**Excerpted text:**

Your company is doing much right. Your executives, however, are uneasy about the future and what might be waiting over the horizon. These fears are genuine, but do they warrant a hearing?

Consider a Kingston-based business. They handled every aspect correctly. A charismatic, intelligent founder. The consistent production of five-year plans. Nearly half a century of accumulated value. Then the ‘Big Man’ dies at 89, in year four of the final plan, before work on a new strategy has even begun.

As he passes, so too does every piece of foundational knowledge on which the company has been running. With no succession plan and no corporate strategy, what happened next was unpleasant. Yet, it was entirely preventable.

At the same time, this is not a tale about talent. Instead, it is about asking a different set of questions in planning meetings held many years ago.

What are those questions? Who should ask them? The answers lie in why the most strategically indispensable company in the European Union treats the year 2039 as if it were urgent. Our inquiry will reveal why your current five-year plan, the one your board is so proud of, may be the most dangerous document in the building.

**Requirement A:** From the passage on succession planning, set down the words between "Consider a Kingston-based" and "was entirely preventable.", inclusive.
These rows are unrelated to the passage on succession planning.

Point tracking data:
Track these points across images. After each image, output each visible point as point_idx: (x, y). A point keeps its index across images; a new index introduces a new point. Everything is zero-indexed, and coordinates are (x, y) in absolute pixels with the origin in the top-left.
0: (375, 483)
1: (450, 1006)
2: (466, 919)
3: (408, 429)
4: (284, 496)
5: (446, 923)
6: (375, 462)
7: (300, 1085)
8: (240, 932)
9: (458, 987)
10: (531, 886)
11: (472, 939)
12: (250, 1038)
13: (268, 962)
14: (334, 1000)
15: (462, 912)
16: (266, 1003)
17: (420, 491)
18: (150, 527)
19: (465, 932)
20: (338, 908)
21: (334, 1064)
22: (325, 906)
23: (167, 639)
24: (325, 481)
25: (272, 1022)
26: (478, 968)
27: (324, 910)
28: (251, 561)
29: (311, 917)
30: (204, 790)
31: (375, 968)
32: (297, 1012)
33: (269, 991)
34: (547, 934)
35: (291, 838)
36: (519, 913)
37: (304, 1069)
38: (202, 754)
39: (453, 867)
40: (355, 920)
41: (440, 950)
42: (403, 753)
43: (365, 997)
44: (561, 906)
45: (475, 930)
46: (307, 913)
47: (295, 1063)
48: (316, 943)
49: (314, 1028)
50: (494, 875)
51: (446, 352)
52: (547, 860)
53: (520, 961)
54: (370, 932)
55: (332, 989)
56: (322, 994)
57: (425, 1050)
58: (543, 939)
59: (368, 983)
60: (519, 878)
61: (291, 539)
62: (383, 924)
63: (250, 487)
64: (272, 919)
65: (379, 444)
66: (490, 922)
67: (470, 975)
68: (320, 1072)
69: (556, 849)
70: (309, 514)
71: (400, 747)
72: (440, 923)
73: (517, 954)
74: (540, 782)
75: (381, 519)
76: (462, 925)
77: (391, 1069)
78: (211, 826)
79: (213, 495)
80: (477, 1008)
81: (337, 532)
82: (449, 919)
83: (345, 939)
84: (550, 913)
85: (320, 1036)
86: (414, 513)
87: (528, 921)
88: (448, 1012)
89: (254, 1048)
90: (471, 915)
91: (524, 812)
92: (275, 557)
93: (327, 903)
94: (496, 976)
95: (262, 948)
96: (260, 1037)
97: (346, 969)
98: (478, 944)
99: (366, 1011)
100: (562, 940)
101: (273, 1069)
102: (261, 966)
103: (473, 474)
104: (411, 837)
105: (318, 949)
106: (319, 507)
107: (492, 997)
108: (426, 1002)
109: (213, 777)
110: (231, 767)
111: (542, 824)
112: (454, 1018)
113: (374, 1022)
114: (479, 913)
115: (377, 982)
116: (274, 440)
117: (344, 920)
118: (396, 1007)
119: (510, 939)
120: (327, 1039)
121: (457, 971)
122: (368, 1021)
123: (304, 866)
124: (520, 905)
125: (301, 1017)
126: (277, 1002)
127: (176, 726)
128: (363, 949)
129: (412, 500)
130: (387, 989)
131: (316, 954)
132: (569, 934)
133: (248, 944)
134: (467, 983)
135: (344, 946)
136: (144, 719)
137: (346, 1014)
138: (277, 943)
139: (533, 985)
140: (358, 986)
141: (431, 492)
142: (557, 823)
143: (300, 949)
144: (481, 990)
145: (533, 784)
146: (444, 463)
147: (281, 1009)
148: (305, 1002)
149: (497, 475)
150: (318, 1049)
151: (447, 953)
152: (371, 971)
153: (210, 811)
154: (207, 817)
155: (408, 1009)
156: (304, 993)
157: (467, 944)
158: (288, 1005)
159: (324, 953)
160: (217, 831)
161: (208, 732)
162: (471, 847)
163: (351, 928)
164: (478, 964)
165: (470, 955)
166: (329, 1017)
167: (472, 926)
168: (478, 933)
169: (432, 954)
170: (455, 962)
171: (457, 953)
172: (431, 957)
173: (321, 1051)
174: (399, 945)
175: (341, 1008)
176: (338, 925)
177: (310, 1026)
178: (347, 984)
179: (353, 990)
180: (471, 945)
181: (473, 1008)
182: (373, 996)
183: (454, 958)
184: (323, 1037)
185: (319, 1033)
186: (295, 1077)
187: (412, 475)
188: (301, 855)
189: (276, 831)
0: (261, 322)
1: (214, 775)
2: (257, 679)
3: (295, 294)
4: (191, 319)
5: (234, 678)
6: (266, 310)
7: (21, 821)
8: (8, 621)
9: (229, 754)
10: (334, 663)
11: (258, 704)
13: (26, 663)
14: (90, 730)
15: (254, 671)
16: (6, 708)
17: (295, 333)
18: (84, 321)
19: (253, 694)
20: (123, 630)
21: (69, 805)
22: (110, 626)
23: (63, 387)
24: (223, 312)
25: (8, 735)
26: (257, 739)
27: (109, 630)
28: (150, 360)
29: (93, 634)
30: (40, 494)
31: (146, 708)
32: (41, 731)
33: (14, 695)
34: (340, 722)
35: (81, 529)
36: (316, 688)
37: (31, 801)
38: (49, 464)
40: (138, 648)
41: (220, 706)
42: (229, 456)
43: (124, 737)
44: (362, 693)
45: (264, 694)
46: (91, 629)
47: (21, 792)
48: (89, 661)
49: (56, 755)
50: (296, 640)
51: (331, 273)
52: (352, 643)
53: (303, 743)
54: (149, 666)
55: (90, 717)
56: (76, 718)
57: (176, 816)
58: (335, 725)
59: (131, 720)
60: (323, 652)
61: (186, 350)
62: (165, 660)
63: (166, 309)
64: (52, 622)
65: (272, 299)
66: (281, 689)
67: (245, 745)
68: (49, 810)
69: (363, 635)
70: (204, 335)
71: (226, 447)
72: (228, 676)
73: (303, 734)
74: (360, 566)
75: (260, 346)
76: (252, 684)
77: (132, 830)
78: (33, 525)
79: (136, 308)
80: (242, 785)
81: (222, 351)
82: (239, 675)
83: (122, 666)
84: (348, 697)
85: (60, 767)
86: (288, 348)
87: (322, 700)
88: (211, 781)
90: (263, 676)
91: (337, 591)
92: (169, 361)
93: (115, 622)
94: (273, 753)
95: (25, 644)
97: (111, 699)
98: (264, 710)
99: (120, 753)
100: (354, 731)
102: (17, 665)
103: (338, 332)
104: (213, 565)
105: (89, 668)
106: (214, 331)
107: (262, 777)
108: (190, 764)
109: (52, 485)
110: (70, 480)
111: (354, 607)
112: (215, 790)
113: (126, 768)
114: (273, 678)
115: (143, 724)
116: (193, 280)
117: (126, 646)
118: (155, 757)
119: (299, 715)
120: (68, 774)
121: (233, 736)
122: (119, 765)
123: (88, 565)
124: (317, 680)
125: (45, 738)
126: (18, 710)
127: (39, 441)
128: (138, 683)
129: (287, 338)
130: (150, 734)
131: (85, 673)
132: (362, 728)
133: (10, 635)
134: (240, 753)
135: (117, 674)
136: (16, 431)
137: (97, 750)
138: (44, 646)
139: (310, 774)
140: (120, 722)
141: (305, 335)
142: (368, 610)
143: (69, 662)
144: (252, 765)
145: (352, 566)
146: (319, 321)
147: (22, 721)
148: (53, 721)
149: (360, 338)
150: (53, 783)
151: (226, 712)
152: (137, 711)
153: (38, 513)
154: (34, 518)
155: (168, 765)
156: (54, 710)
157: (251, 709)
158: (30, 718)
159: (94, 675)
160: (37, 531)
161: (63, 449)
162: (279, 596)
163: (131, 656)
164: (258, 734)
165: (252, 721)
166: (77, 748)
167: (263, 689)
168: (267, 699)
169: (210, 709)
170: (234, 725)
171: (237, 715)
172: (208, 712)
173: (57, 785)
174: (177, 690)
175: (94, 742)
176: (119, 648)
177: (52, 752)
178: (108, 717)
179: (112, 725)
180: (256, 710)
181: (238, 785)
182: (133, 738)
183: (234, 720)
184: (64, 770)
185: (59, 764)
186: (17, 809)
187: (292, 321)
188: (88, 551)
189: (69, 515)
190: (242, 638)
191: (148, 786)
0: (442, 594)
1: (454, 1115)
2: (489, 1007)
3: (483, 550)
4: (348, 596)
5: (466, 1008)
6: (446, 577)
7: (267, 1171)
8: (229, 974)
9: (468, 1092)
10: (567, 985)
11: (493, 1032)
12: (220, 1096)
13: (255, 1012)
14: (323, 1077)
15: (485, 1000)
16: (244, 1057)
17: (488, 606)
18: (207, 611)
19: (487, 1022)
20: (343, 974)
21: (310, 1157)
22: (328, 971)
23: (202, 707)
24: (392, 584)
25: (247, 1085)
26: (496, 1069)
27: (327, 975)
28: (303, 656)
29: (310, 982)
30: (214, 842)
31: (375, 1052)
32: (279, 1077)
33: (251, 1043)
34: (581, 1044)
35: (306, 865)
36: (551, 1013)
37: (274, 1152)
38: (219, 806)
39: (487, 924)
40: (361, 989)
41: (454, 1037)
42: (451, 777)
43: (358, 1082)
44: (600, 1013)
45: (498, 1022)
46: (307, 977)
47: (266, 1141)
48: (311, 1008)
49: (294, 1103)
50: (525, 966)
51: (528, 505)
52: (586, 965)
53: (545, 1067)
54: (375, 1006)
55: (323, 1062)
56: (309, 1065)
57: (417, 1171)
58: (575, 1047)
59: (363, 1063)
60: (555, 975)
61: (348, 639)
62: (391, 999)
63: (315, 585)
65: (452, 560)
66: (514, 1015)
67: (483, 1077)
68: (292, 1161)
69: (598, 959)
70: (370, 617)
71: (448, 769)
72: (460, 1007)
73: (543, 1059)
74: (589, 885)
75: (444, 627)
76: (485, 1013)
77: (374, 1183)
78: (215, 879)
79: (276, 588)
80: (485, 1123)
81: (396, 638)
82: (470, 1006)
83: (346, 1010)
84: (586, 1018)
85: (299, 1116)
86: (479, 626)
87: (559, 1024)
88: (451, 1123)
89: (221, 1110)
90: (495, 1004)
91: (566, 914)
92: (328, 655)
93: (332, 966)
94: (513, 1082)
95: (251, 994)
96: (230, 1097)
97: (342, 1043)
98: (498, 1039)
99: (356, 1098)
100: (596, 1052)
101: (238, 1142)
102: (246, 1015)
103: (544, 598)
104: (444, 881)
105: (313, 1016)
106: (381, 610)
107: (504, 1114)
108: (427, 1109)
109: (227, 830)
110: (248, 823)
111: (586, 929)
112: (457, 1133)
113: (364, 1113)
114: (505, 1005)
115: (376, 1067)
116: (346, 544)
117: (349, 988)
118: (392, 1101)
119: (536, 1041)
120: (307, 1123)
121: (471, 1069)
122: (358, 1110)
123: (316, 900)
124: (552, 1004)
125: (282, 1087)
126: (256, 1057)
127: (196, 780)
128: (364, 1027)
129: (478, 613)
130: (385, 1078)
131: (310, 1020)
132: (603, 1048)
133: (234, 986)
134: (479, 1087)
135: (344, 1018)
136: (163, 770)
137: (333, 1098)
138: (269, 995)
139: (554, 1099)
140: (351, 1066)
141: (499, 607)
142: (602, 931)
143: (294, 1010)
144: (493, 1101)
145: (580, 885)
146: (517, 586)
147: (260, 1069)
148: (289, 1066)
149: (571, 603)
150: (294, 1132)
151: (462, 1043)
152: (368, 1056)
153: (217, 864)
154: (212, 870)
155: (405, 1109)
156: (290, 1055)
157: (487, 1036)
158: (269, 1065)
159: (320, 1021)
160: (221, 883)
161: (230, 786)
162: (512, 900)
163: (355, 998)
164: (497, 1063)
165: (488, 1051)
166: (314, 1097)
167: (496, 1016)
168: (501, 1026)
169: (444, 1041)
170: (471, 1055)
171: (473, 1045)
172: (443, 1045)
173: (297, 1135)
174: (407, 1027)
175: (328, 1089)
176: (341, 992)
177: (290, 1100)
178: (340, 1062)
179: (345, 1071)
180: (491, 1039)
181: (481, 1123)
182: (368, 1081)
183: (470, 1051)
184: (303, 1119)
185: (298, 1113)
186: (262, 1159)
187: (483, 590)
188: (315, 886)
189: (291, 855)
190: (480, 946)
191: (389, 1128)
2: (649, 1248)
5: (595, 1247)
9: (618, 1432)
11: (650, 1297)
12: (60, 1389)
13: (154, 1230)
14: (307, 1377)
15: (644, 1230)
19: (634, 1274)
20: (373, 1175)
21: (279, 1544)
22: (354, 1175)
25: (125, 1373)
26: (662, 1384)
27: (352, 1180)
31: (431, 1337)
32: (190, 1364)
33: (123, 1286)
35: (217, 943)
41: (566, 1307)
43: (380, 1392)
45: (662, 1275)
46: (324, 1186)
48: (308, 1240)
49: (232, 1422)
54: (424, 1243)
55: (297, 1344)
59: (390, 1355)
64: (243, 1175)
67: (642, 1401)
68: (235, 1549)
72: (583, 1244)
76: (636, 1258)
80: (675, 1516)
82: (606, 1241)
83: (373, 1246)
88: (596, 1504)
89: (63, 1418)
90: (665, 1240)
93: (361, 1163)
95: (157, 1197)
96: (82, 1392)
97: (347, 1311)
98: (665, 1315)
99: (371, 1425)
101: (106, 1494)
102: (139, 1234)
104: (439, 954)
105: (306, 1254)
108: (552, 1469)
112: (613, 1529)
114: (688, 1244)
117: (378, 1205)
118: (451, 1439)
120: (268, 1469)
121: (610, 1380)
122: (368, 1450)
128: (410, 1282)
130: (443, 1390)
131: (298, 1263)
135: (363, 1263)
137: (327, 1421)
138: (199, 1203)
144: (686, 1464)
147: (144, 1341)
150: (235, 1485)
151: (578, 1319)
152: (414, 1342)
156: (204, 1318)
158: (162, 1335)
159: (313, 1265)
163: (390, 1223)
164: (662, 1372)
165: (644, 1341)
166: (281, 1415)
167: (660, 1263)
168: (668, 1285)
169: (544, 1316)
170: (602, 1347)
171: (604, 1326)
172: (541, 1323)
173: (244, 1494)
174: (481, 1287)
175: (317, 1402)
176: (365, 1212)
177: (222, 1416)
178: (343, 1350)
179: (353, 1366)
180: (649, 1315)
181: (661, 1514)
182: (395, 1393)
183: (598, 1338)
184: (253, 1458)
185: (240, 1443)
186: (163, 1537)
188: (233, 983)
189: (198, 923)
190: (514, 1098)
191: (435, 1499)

**Requirement B:** Recast the point tracking rows as a numbered list, from the first row through the line holding "72: (440, 923)", inclusive, and leave out blank lines.

**Answer box A:**
Consider a Kingston-based business. They handled every aspect correctly. A charismatic, intelligent founder. The consistent production of five-year plans. Nearly half a century of accumulated value. Then the ‘Big Man’ dies at 89, in year four of the final plan, before work on a new strategy has even begun.

As he passes, so too does every piece of foundational knowledge on which the company has been running. With no succession plan and no corporate strategy, what happened next was unpleasant. Yet, it was entirely preventable.

**Answer box B:**
1. Track these points across images. After each image, output each visible point as point_idx: (x, y). A point keeps its index across images; a new index introduces a new point. Everything is zero-indexed, and coordinates are (x, y) in absolute pixels with the origin in the top-left.
2. 0: (375, 483)
3. 1: (450, 1006)
4. 2: (466, 919)
5. 3: (408, 429)
6. 4: (284, 496)
7. 5: (446, 923)
8. 6: (375, 462)
9. 7: (300, 1085)
10. 8: (240, 932)
11. 9: (458, 987)
12. 10: (531, 886)
13. 11: (472, 939)
14. 12: (250, 1038)
15. 13: (268, 962)
16. 14: (334, 1000)
17. 15: (462, 912)
18. 16: (266, 1003)
19. 17: (420, 491)
20. 18: (150, 527)
21. 19: (465, 932)
22. 20: (338, 908)
23. 21: (334, 1064)
24. 22: (325, 906)
25. 23: (167, 639)
26. 24: (325, 481)
27. 25: (272, 1022)
28. 26: (478, 968)
29. 27: (324, 910)
30. 28: (251, 561)
31. 29: (311, 917)
32. 30: (204, 790)
33. 31: (375, 968)
34. 32: (297, 1012)
35. 33: (269, 991)
36. 34: (547, 934)
37. 35: (291, 838)
38. 36: (519, 913)
39. 37: (304, 1069)
40. 38: (202, 754)
41. 39: (453, 867)
42. 40: (355, 920)
43. 41: (440, 950)
44. 42: (403, 753)
45. 43: (365, 997)
46. 44: (561, 906)
47. 45: (475, 930)
48. 46: (307, 913)
49. 47: (295, 1063)
50. 48: (316, 943)
51. 49: (314, 1028)
52. 50: (494, 875)
53. 51: (446, 352)
54. 52: (547, 860)
55. 53: (520, 961)
56. 54: (370, 932)
57. 55: (332, 989)
58. 56: (322, 994)
59. 57: (425, 1050)
60. 58: (543, 939)
61. 59: (368, 983)
62. 60: (519, 878)
63. 61: (291, 539)
64. 62: (383, 924)
65. 63: (250, 487)
66. 64: (272, 919)
67. 65: (379, 444)
68. 66: (490, 922)
69. 67: (470, 975)
70. 68: (320, 1072)
71. 69: (556, 849)
72. 70: (309, 514)
73. 71: (400, 747)
74. 72: (440, 923)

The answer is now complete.